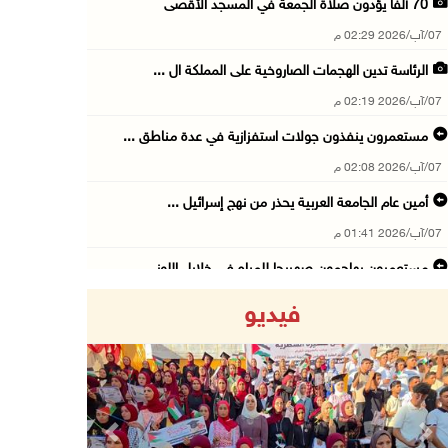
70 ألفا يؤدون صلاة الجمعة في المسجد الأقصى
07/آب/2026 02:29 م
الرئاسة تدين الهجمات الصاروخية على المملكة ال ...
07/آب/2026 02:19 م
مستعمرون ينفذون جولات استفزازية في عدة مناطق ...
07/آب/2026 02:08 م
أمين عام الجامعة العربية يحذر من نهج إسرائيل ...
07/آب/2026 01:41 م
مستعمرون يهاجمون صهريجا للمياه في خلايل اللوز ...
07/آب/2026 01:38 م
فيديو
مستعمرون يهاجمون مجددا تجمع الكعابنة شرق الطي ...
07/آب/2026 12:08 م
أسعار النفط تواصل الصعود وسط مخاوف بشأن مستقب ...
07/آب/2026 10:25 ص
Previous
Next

--

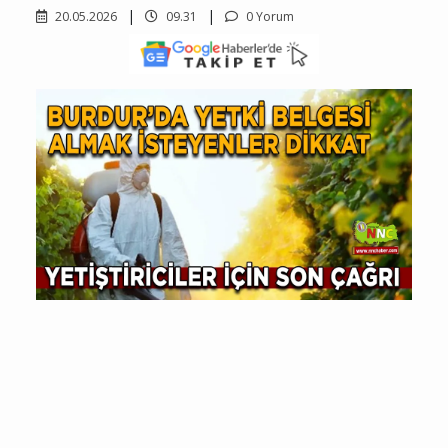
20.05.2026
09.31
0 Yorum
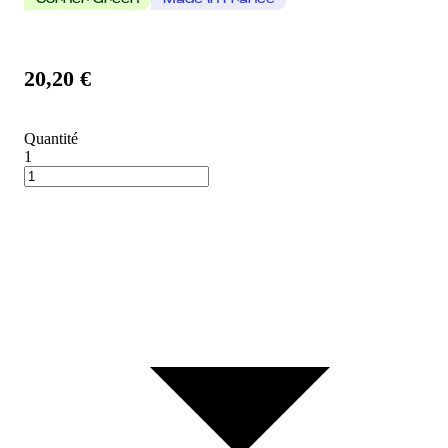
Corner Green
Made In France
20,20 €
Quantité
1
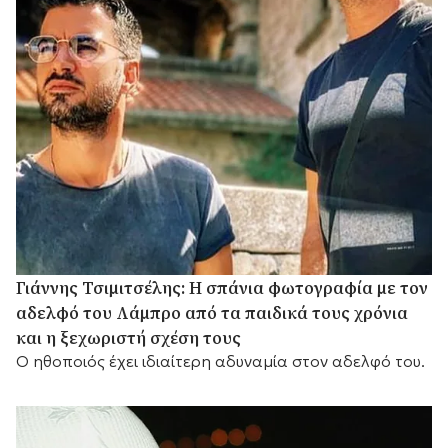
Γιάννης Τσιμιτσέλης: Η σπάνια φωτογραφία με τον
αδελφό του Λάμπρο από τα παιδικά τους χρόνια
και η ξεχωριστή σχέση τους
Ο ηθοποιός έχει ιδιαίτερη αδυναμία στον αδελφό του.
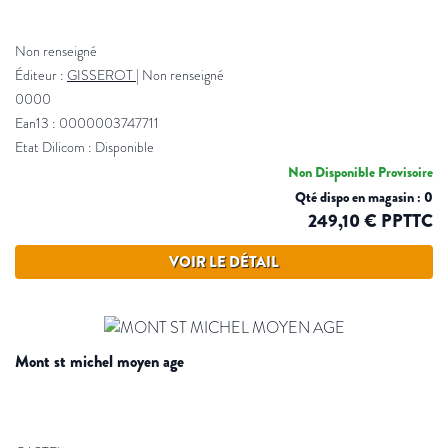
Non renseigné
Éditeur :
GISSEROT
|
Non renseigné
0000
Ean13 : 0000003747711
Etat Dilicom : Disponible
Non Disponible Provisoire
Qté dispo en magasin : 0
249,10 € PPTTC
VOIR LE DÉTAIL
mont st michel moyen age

#### Task directions:
Print nothing but the lines above starting with the line that contains "Γιάννης Τσιμιτσέλης: Η" and going on through the line that contains "mont st michel moyen age". Leave out the pictures.

#### Result:
Γιάννης Τσιμιτσέλης: Η σπάνια φωτογραφία με τον
αδελφό του Λάμπρο από τα παιδικά τους χρόνια
και η ξεχωριστή σχέση τους
Ο ηθοποιός έχει ιδιαίτερη αδυναμία στον αδελφό του.
Non renseigné
Éditeur :
GISSEROT
|
Non renseigné
0000
Ean13 : 0000003747711
Etat Dilicom : Disponible
Non Disponible Provisoire
Qté dispo en magasin : 0
249,10 € PPTTC
VOIR LE DÉTAIL
mont st michel moyen age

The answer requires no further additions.